## INSTRUÇÕES DAS TAREFAS
1: Extraia dos registros as linhas que começam naquela que contém "order: Hemiptera" e terminam naquela que contém "family: Cynipidae", incluindo ambas, e reproduza-as sem nenhuma alteração.
2: Dê continuidade à apresentação biográfica de Fernanda Magnotta a partir do ponto em que ela se encerra.

## FONTE

Fernanda Magnotta – O que 23 especialistas recomendam para a política externa de Lula em 2023 – UOL Confere
Texto em que o autor apresenta e defende suas ideias e opiniões, a partir da interpretação de fatos e dados.
Fernanda Magnotta é doutora e mestre pelo PPGRI San Tiago Dantas (UNESP/UNICAMP/PUC-SP). Especialista em política dos Estados Unidos, atualmente é senior fellow do Centro Brasileiro de Relações Internacionais (CEBRI) no núcleo ?Américas – EUA?, professora e coordenadora do curso de Relações Internacionais da FAAP e atua como consultora da Comissão de Relações Internacionais da Ordem dos Advogados do Brasil (OAB/SP). É autora do livro “As ideias importam: o excepcionalismo norte-americano no alvorecer da superpotência” (2016) e diversos outros capítulos de livros e artigos científicos. É co-criadora do ?Em Dupla, Com Consulta?, um dos maiores canais dedicados ao ensino descomplicado de Relações Internacionais no Youtube Brasil. Já foi chefe de delegação do Brasil na Cúpula de Juventude do G-20, na China, acompanhou as eleições presidenciais dos Estados Unidos, em Ohio, a convite da Embaixada norte-americana em Brasília, e foi selecionada pelo Programa W30 da UCLA/Banco Santander como uma das 30 mulheres mais destacadas em gestão acadêmica no mundo. Contribui frequentemente com veículos da imprensa nacional e internacional analisando os Estados Unidos.

## INFORMAÇÕES FORNECIDAS
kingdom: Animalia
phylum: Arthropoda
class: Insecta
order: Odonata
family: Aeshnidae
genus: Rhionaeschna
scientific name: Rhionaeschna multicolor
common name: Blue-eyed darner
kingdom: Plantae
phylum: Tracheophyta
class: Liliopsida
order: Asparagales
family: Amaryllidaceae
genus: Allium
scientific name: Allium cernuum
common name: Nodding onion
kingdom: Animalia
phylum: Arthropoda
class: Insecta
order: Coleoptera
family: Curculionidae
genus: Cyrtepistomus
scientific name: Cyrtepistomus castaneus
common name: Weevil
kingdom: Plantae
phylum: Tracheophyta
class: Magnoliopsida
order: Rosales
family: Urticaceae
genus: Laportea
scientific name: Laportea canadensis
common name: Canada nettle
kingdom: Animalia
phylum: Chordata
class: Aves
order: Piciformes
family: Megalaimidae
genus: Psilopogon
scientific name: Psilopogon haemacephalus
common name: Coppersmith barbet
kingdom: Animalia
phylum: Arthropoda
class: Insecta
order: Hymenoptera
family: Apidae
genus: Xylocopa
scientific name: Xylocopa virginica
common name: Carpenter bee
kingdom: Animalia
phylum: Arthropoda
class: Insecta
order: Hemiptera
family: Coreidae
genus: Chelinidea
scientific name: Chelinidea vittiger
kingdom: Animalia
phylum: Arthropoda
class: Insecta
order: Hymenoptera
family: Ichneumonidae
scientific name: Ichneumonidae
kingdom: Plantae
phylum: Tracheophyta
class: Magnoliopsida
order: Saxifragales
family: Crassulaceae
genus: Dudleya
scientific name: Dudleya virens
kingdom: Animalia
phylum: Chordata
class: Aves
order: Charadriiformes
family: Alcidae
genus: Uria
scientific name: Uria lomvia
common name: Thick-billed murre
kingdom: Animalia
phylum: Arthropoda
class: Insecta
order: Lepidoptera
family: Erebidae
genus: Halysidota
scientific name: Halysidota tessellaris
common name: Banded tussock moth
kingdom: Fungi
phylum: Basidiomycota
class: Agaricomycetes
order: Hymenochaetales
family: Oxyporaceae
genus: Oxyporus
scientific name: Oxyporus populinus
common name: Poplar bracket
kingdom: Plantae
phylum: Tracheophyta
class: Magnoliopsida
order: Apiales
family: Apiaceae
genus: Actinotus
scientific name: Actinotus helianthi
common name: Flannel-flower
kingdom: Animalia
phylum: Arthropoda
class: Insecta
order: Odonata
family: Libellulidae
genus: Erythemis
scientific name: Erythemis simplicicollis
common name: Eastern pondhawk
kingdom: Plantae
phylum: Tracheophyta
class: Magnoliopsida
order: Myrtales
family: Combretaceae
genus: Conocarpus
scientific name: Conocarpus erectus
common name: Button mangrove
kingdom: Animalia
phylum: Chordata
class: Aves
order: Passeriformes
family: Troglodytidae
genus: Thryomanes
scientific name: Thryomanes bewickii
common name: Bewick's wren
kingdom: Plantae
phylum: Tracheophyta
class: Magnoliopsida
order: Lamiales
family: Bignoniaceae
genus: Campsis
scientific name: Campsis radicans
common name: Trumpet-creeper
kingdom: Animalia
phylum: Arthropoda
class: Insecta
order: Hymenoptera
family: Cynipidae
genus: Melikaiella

## RESPOSTAS DOS EXERCÍCIOS
1:
order: Hemiptera
family: Coreidae
genus: Chelinidea
scientific name: Chelinidea vittiger
kingdom: Animalia
phylum: Arthropoda
class: Insecta
order: Hymenoptera
family: Ichneumonidae
scientific name: Ichneumonidae
kingdom: Plantae
phylum: Tracheophyta
class: Magnoliopsida
order: Saxifragales
family: Crassulaceae
genus: Dudleya
scientific name: Dudleya virens
kingdom: Animalia
phylum: Chordata
class: Aves
order: Charadriiformes
family: Alcidae
genus: Uria
scientific name: Uria lomvia
common name: Thick-billed murre
kingdom: Animalia
phylum: Arthropoda
class: Insecta
order: Lepidoptera
family: Erebidae
genus: Halysidota
scientific name: Halysidota tessellaris
common name: Banded tussock moth
kingdom: Fungi
phylum: Basidiomycota
class: Agaricomycetes
order: Hymenochaetales
family: Oxyporaceae
genus: Oxyporus
scientific name: Oxyporus populinus
common name: Poplar bracket
kingdom: Plantae
phylum: Tracheophyta
class: Magnoliopsida
order: Apiales
family: Apiaceae
genus: Actinotus
scientific name: Actinotus helianthi
common name: Flannel-flower
kingdom: Animalia
phylum: Arthropoda
class: Insecta
order: Odonata
family: Libellulidae
genus: Erythemis
scientific name: Erythemis simplicicollis
common name: Eastern pondhawk
kingdom: Plantae
phylum: Tracheophyta
class: Magnoliopsida
order: Myrtales
family: Combretaceae
genus: Conocarpus
scientific name: Conocarpus erectus
common name: Button mangrove
kingdom: Animalia
phylum: Chordata
class: Aves
order: Passeriformes
family: Troglodytidae
genus: Thryomanes
scientific name: Thryomanes bewickii
common name: Bewick's wren
kingdom: Plantae
phylum: Tracheophyta
class: Magnoliopsida
order: Lamiales
family: Bignoniaceae
genus: Campsis
scientific name: Campsis radicans
common name: Trumpet-creeper
kingdom: Animalia
phylum: Arthropoda
class: Insecta
order: Hymenoptera
family: Cynipidae

2:
Colunista do UOL
06/01/2023 11h52Atualizada em 06/01/2023 15h53
Além dos discursos do presidente Lula no último domingo, dia da posse, acompanhamos, ao longo da semana, os eventos de oficialização do novo chanceler do Brasil, o diplomata de carreira Mauro Vieira e da nova secretária geral do Itamaraty, a diplomata Maria Laura da Rocha (que será a primeira mulher a ocupar o cargo, inclusive). Também testemunhamos a nomeação do ex-ministro Celso Amorim como assessor especial da Presidência da República, que deve ser um dos mais influentes conselheiros de Lula ao longo dos próximos quatro anos.
A mensagem que ecoa em uníssono a partir de todos eles é: “o Brasil voltou a se interessar pelo mundo”.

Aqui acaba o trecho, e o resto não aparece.